R Vijayalayan responded that the transition to cloud is happening across industries. In the car industry, almost every new vehicle is connected and can stream data about state of the vehicle, its systems, and the environment. With SDV there is even more data, and the cloud is the only place capable of storing such data. Tools are being deployed to the cloud to analyze this fleet data, which is a key aspect of cloud-native development. Another aspect of cloud native development is scalable computing power, which is critically needed for running simulation as well as extracting useful insight from the fleet data.
We are also aware that when it comes to AI algorithms there are many advanced AI algorithms in the open-source community. To help engineers tap into this resource, MathWorks developed an standard-based interface with open source AI frameworks.
A call out to our efforts was made by Gartner in 2020 and 2021 where they named MathWorks as a leader in data science that they measured on two dimensions: completeness of vision and ability to execute.
Frank Schirrmeister quoted that Initiatives like the Scalable Open Architecture for Embedded Edge (SOAFEE) have the potential to propel cloud-native development approaches into the mainstream as they enable cloud-based development for mixed-criticality automotive applications while maintaining parity between the cloud and the vehicle edge. It’s still in the early days but very promising given the strength of the founding members involved.
ELE Times: What could be the next form of SDV? And what can make it the most successful version with evolving technologies every minute?
R Vijayalayan responded that it is rather difficult to predict what will be the next form of SDV, as a tooling partner working closely with the Automotive Industry, we observe a few shifts in organizations to be future ready.

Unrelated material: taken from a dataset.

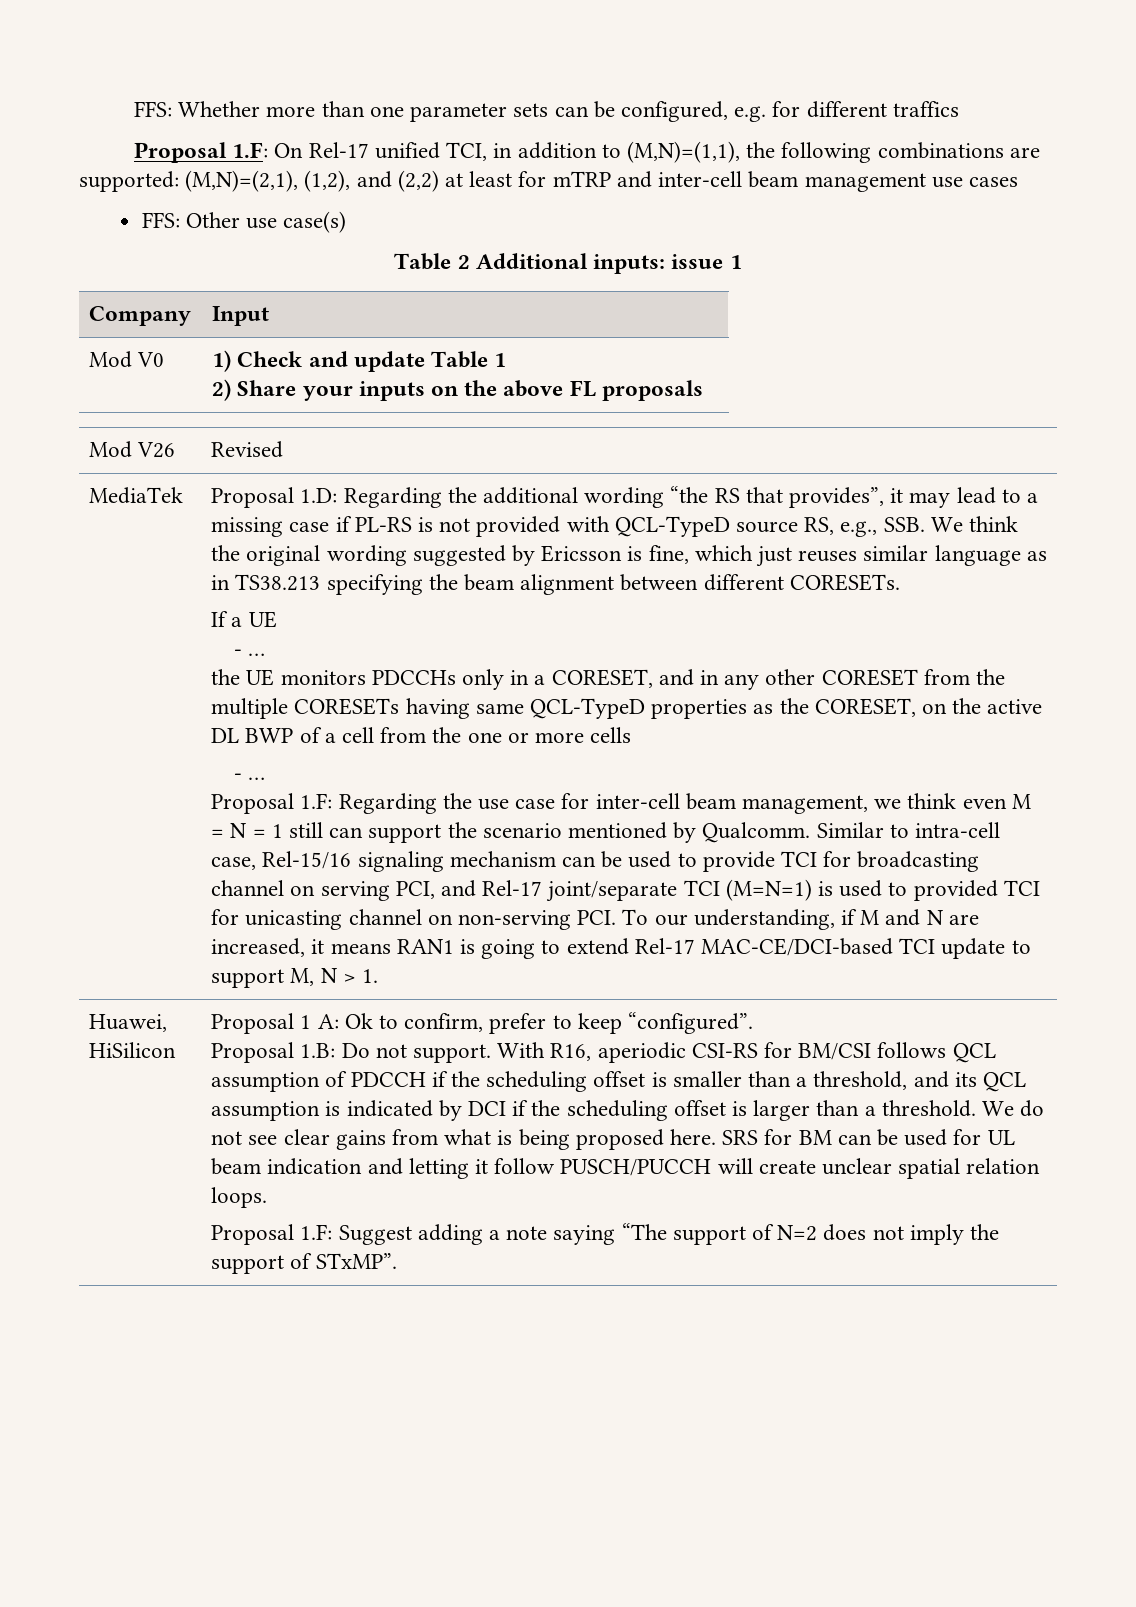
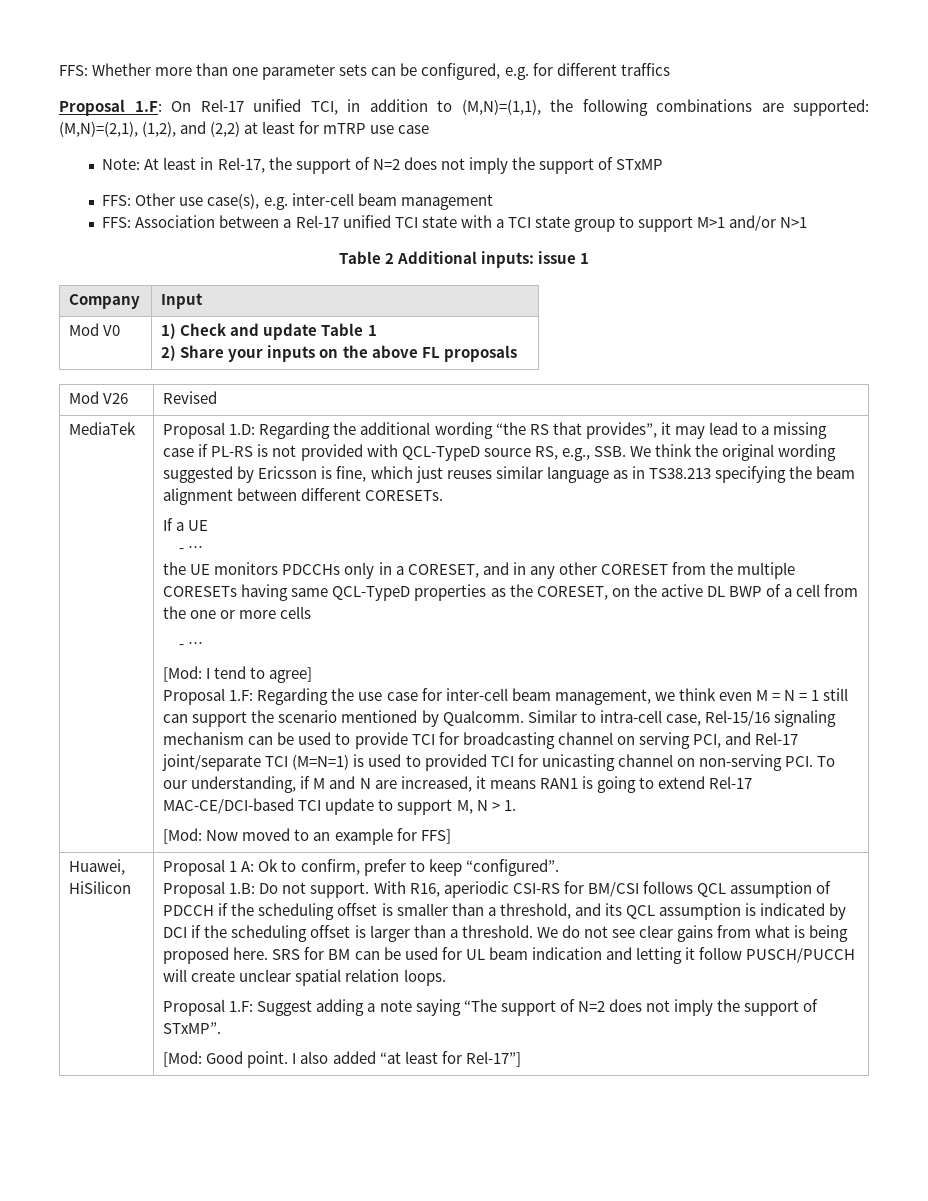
[616,171,1018,192] [141,211,347,233] and inter-cell beam management use cases // FFS: Other use case(s) -> [370,125,430,134] [102,157,664,174] [102,193,493,210] [102,215,808,232] use case // Note: At least in Rel-17, the support of N=2 does not imply the support of STxMP // FFS: Other use case(s), e.g. inter-cell beam management // FFS: Association between a Rel-17 unified TCI state with a TCI state group to support M>1 and/or N>1
(265, 778) none -> [163,666,313,683] // [Mod: I tend to agree]
(378, 976) none -> [163,828,451,845] // [Mod: Now moved to an example for FFS]
(397, 1261) none -> [163,1051,521,1068] // [Mod: Good point. I also added “at least for Rel-17”]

Have a software driven approach to mobility. OEMs need to develop software expertise and reduce reliance on Tier-1’s to differentiate. To get this right, it is imperative that development tools and processes are efficient. MathWorks as a tooling partner can support organizations with toolchains and processes to frontload software development saving time, cost and meet the quality demands
With the need for efficiency improvement and meeting the shrinking timelines, there’s a big need for virtualization of the vehicle development and testing using simulation. MathWorks provides pre-built vehicle reference models to lower the barrier to start design. Engineers can use these models for design trade-off analysis and component sizing, control parameter optimization, and hardware-in-the-loop simulations. This approach coupled with data analytics enables engineers to perform virtual testing or calibration which results in saving of time and cost. With the increase in software content in today’s electric vehicles, companies are also turning toward virtual vehicles to test their software as soon as possible.
While it is hard to predict the future of an industry that is rapidly transforming, the fundamentals to navigate those changes are emerging clearly. MathWorks as a tooling and knowledge partner is working closely with the Automotive fraternity focusing on skilling, re-skilling, process assessment and providing consulting support apart from developing the best-in-class tools for our customers to deliver on the requirements of future mobility.
While Frank Schirrmeister quoted that the evolution of the car architecture itself is center stage today, addressing electrification, autonomy and the digital cockpit megatrends. SDVs also uniquely offer significant additional potential in vehicle-to-vehicle (V2V) and vehicle-to-infrastructure (V2X) communication, adapting to changing requirements. It’s a bright future ahead.